5 months into our travels and I feel like I have hit a wall, similar to that of when you have been training for a few months and all of sudden you feel like you can’t go any further.
You know you have to push through and that once you do you will get your second wind to continue, but just before you can, you have that final hurdle to overcome.
I have been feeling a little lethargic of late, mainly since starting our travels in South America, where everything is so much bigger and further.
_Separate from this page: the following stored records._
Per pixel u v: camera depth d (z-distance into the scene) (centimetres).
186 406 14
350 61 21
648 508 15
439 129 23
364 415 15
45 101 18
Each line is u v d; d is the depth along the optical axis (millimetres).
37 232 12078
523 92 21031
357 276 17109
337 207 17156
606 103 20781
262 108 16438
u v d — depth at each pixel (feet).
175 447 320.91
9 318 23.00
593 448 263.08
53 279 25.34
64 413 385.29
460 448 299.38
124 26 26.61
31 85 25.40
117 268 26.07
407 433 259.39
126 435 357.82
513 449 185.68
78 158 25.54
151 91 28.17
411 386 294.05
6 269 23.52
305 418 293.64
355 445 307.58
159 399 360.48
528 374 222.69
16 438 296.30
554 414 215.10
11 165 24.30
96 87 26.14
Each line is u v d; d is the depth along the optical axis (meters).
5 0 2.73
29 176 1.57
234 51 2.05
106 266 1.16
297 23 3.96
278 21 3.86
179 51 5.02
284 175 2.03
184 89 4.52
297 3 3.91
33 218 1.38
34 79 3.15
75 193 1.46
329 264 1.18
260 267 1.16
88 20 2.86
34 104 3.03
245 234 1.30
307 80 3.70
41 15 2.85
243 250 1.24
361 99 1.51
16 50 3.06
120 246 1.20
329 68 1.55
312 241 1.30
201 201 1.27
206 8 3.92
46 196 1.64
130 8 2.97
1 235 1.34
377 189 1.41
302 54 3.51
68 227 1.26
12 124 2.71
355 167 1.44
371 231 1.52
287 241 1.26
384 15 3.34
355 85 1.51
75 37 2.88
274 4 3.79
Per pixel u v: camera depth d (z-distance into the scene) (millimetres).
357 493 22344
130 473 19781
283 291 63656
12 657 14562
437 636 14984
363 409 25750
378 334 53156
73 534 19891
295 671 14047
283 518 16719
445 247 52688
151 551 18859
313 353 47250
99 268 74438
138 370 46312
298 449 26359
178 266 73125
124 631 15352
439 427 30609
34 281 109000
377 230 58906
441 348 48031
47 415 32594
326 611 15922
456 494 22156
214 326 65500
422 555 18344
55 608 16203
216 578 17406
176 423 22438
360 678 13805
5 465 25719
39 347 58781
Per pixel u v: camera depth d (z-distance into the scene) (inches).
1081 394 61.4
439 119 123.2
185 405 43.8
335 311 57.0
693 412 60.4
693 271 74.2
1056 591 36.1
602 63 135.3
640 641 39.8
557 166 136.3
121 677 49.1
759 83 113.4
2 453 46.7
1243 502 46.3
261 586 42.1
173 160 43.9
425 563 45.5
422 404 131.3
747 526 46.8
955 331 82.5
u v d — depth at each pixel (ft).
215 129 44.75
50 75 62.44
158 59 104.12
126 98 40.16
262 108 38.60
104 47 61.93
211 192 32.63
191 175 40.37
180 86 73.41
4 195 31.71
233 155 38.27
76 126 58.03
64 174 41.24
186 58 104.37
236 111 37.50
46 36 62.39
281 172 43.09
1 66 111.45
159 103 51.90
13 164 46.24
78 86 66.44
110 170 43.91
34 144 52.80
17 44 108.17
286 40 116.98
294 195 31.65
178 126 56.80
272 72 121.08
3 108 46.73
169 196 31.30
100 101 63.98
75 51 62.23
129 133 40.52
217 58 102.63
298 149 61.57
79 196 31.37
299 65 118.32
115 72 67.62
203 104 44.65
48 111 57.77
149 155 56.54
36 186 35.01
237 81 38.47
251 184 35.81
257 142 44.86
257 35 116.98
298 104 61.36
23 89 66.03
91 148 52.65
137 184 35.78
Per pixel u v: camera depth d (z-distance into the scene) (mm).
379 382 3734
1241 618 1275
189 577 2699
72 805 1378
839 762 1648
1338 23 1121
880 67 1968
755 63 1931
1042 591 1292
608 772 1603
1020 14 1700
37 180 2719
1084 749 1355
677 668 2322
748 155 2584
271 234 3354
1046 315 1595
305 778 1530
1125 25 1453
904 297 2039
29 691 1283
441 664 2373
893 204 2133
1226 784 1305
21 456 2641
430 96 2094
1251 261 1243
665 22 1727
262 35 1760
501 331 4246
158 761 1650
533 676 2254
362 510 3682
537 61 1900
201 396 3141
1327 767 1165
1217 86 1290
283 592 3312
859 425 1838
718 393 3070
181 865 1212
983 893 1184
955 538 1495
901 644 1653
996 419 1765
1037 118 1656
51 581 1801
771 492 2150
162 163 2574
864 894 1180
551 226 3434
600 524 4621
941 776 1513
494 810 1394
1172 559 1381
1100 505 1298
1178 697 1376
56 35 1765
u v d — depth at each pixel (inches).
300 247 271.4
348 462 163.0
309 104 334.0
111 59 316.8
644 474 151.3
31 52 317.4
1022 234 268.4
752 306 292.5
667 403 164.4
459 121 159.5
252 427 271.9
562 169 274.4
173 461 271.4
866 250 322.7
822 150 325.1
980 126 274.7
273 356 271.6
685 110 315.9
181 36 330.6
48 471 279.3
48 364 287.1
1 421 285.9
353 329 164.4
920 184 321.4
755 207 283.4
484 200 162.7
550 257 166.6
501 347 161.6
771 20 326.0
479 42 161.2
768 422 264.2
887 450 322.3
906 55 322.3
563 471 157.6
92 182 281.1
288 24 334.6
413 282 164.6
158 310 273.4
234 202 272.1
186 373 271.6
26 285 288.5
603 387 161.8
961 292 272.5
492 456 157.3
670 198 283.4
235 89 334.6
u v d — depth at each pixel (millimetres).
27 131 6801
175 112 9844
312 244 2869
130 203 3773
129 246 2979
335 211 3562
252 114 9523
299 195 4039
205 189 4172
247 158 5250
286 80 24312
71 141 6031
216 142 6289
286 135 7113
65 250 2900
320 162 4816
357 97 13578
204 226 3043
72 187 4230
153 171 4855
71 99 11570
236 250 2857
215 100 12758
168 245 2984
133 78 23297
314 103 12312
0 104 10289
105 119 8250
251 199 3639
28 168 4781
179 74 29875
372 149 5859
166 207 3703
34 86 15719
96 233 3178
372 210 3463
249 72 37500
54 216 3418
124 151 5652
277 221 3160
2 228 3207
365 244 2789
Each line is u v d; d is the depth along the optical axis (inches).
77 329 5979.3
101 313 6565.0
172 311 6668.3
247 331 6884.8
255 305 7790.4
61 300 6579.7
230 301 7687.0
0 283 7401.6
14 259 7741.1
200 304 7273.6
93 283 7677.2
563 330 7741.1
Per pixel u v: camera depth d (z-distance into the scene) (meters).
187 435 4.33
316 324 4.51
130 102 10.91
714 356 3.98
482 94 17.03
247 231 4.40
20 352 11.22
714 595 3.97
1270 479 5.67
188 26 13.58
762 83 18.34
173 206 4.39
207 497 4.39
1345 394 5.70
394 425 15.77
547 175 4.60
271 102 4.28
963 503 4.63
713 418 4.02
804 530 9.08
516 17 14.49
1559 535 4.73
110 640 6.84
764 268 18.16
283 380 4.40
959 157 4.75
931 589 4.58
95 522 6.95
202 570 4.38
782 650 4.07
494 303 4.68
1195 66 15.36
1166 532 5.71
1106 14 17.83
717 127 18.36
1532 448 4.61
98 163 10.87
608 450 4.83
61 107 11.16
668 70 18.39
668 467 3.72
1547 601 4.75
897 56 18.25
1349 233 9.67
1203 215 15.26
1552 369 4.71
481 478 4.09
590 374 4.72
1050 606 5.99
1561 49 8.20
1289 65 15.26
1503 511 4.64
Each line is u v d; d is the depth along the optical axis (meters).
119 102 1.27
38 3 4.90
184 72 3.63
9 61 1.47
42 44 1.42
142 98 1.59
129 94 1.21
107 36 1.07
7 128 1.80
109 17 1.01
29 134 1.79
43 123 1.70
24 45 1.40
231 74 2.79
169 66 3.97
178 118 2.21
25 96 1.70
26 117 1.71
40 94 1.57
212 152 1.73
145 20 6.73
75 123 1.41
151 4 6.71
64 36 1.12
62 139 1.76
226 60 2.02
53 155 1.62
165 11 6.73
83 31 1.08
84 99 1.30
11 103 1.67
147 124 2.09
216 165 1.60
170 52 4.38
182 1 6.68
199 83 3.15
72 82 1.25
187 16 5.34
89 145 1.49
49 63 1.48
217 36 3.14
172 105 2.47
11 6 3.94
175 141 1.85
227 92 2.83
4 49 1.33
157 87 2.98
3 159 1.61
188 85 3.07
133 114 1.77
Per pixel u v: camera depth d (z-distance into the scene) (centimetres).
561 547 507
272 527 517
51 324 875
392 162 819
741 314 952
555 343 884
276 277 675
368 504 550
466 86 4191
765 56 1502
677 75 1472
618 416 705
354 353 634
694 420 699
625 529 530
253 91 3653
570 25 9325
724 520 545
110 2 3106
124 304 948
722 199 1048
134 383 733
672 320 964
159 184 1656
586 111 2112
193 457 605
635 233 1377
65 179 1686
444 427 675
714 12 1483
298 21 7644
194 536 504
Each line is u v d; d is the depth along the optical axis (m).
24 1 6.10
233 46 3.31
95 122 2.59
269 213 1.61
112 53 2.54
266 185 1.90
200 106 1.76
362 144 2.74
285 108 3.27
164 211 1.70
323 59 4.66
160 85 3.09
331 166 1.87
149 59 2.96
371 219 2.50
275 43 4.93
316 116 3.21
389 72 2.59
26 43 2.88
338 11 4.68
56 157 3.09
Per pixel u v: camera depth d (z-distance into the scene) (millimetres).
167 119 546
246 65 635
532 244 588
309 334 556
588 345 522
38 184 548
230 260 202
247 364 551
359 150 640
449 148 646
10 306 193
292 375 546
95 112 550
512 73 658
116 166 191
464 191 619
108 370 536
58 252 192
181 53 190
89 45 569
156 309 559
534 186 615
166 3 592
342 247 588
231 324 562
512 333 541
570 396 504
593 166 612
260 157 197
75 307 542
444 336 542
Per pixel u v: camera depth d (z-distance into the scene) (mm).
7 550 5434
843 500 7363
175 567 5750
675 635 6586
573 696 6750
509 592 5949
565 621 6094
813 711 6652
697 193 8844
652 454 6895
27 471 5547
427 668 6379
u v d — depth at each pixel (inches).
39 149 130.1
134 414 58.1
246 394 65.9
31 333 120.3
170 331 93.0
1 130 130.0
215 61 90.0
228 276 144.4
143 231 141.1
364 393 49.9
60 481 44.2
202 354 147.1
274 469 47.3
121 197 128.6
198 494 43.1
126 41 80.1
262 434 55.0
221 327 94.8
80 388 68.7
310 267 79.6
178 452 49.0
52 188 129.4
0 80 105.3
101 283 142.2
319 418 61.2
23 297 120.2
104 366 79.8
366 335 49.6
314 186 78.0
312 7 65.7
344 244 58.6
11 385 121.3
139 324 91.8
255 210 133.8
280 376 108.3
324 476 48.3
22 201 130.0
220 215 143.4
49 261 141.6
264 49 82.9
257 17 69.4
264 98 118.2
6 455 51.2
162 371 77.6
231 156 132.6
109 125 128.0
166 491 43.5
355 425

Central America had been considerably easier in terms of crossing countries and getting to places to see, so much so that we saw a fair bit of the area.
Yet since we crossed to South America and onto a new adventure towards the Andes, with infinitely more places to see and immensely larger distances to cover, it has left me feeling a little deflated.
Technically we have now crossed the equivalent of our journey in Central America in just a few weeks in Venezuela and Colombia, but we have not even seen a fraction of as much as we would have liked to, mainly due our time scales which do not allow for us to travel at the same rate we had in Central America.
But for me the biggest hurdle to overcome is knowing that the more amazing places I discover around us to visit the more I am reminded of the time, distance and, let’s not forget, the cost needed to be able to accomplish these mini adventures.
In an ideal world things would not have to be decided on by availability of time and money, we could see all the places in the world that we wanted to, but unfortunately for us this is not that case.
And it is this feeling of missing out on so much that leaves me feeling deflated and almost thinking “well what’s the point?” Yet I know in my heart that seeing even a fraction of this beautiful continent is better than never having seen it at all, I just have to overcome the feeling of insignificance that this immense continent imposes on me.